Top of PROVIDED INFORMATION
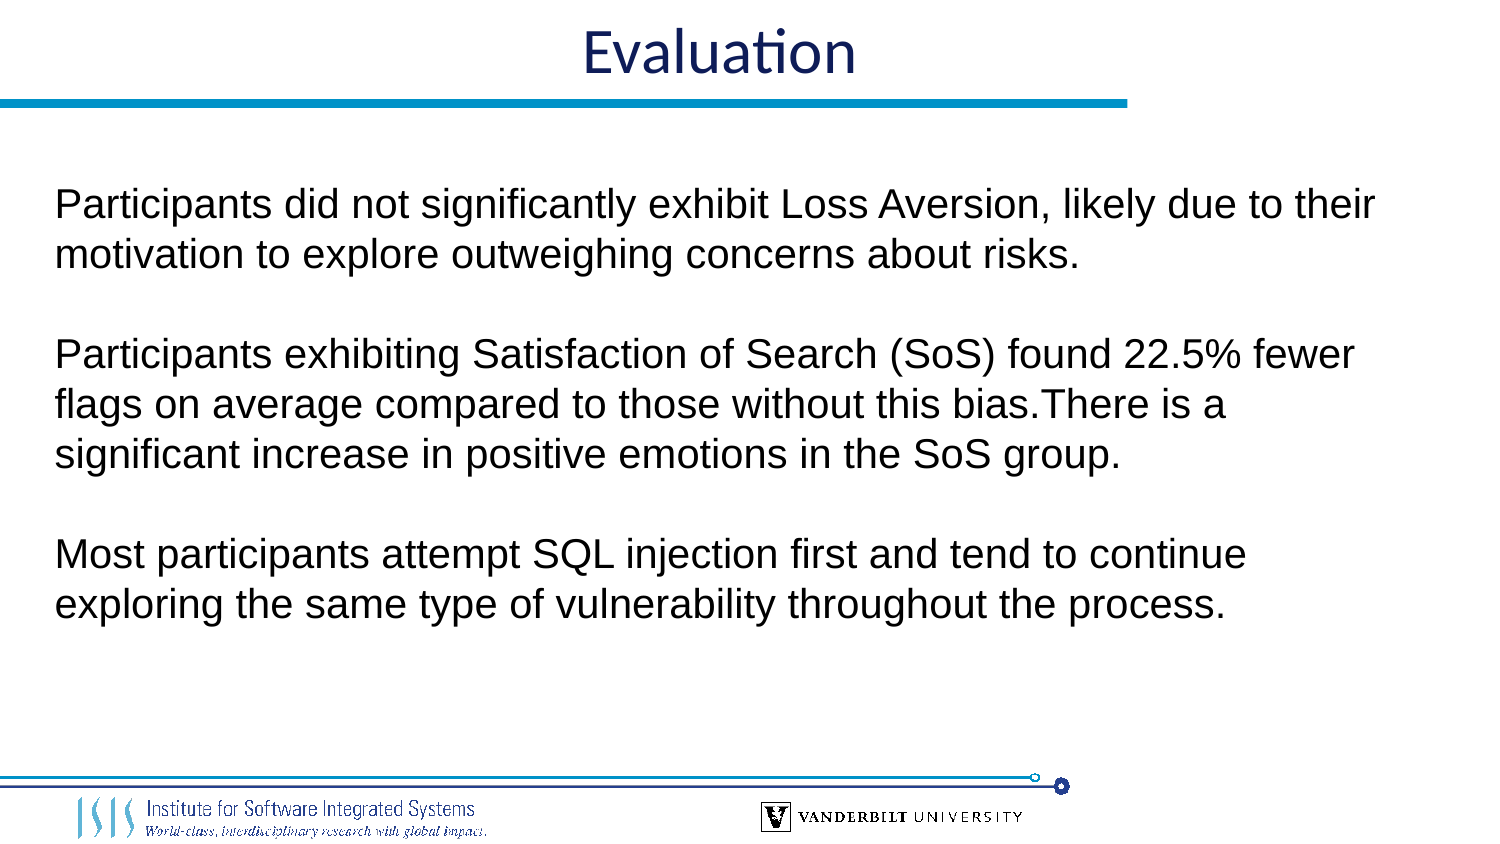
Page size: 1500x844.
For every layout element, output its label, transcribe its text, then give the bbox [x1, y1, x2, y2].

text_box Participants did not significantly exhibit Loss Aversion, likely due to their motivation to explore outweighing concerns about risks. Participants exhibiting Satisfaction of Search (SoS) found 22.5% fewer flags on average compared to those without this bias.There is a significant increase in positive emotions in the SoS group. Most participants attempt SQL injection first and tend to continue exploring the same type of vulnerability throughout the process. [39, 161, 1438, 677]
title Evaluation [45, 0, 1396, 95]
picture [0, 109, 1128, 839]
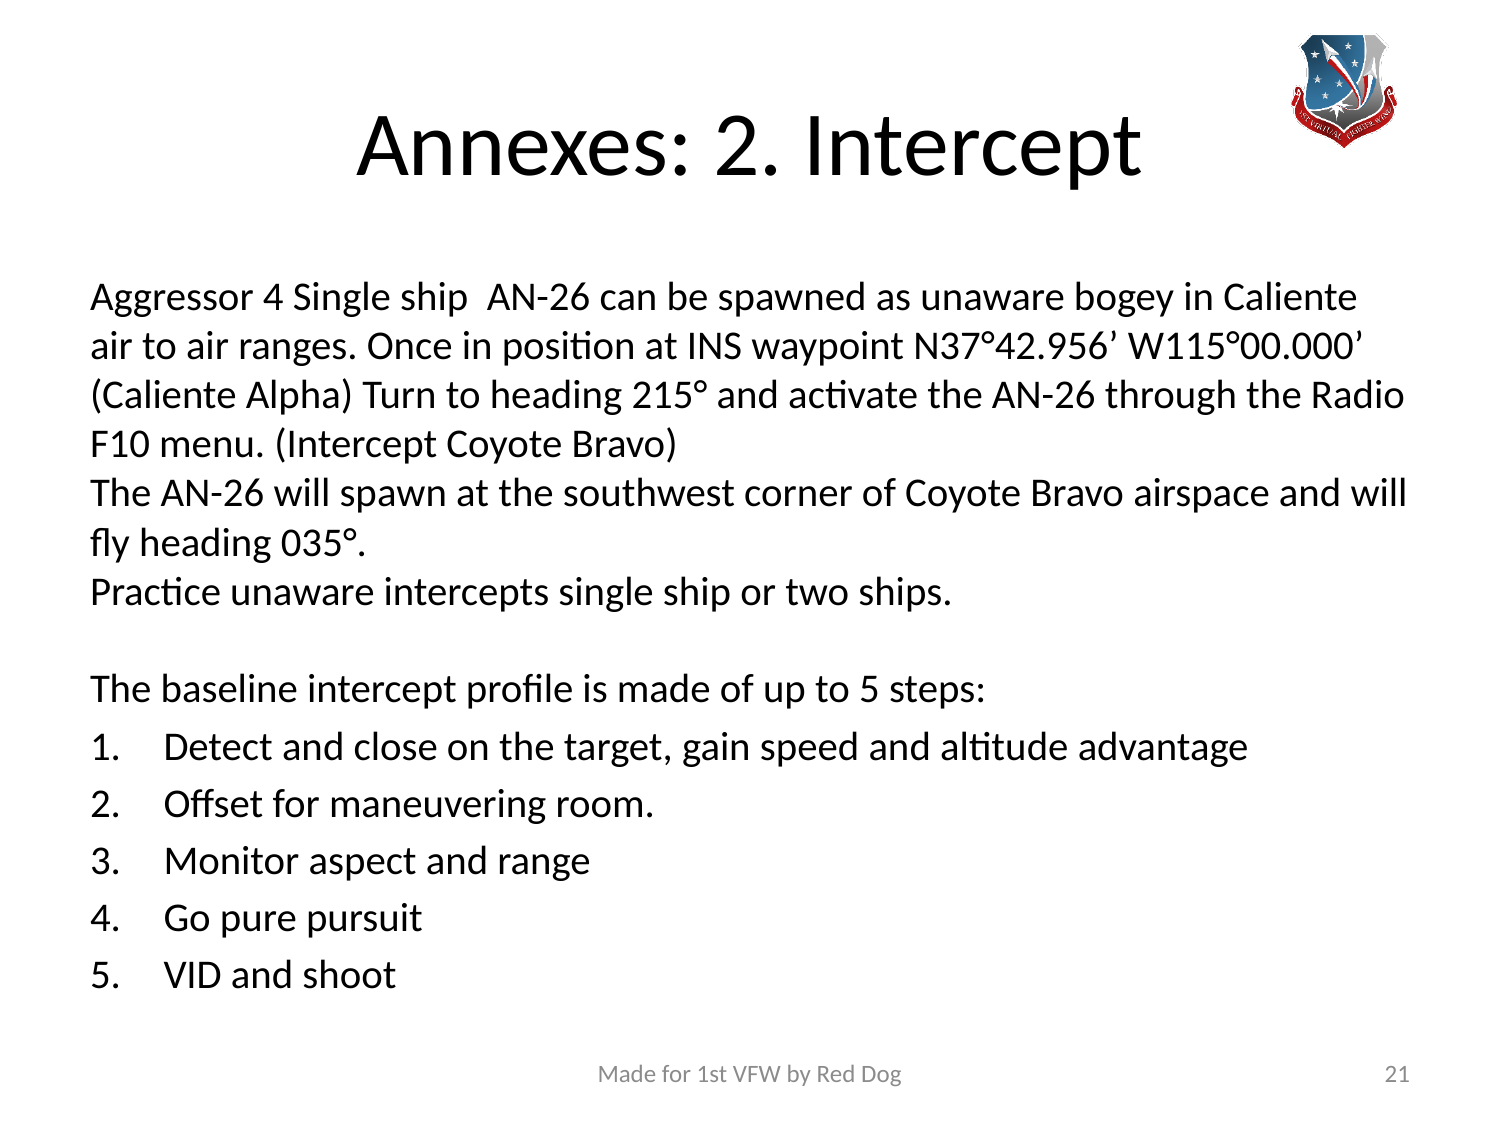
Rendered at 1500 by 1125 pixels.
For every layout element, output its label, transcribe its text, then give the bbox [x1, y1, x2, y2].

title Annexes: 2. Intercept [75, 45, 1425, 233]
list Aggressor 4 Single ship AN-26 can be spawned as unaware bogey in Caliente air to air ranges. Once in position at INS waypoint N37°42.956’ W115°00.000’ (Caliente Alpha) Turn to heading 215° and activate the AN-26 through the Radio F10 menu. (Intercept Coyote Bravo) The AN-26 will spawn at the southwest corner of Coyote Bravo airspace and will fly heading 035°. Practice unaware intercepts single ship or two ships. The baseline intercept profile is made of up to 5 steps: Detect and close on the target, gain speed and altitude advantage Offset for maneuvering room. Monitor aspect and range Go pure pursuit VID and shoot [75, 262, 1425, 1005]
slide_number 21 [1074, 1042, 1425, 1103]
picture [1262, 3, 1426, 180]
footer Made for 1st VFW by Red Dog [512, 1042, 988, 1103]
Bottom of PROVIDED INFORMATION
### EXERCISE INSTRUCTIONS
When you print the entries, keep every line exactly as it is and drop the pictures.

### RESULT OF THE TASK
Page size: 1500x844.
For every layout element, output its label, transcribe its text, then give the bbox [x1, y1, x2, y2].

text_box Participants did not significantly exhibit Loss Aversion, likely due to their motivation to explore outweighing concerns about risks. Participants exhibiting Satisfaction of Search (SoS) found 22.5% fewer flags on average compared to those without this bias.There is a significant increase in positive emotions in the SoS group. Most participants attempt SQL injection first and tend to continue exploring the same type of vulnerability throughout the process. [39, 161, 1438, 677]
title Evaluation [45, 0, 1396, 95]
picture [0, 109, 1128, 839]
Rendered at 1500 by 1125 pixels.
For every layout element, output its label, transcribe its text, then give the bbox [x1, y1, x2, y2].

title Annexes: 2. Intercept [75, 45, 1425, 233]
list Aggressor 4 Single ship AN-26 can be spawned as unaware bogey in Caliente air to air ranges. Once in position at INS waypoint N37°42.956’ W115°00.000’ (Caliente Alpha) Turn to heading 215° and activate the AN-26 through the Radio F10 menu. (Intercept Coyote Bravo) The AN-26 will spawn at the southwest corner of Coyote Bravo airspace and will fly heading 035°. Practice unaware intercepts single ship or two ships. The baseline intercept profile is made of up to 5 steps: Detect and close on the target, gain speed and altitude advantage Offset for maneuvering room. Monitor aspect and range Go pure pursuit VID and shoot [75, 262, 1425, 1005]
slide_number 21 [1074, 1042, 1425, 1103]
picture [1262, 3, 1426, 180]
footer Made for 1st VFW by Red Dog [512, 1042, 988, 1103]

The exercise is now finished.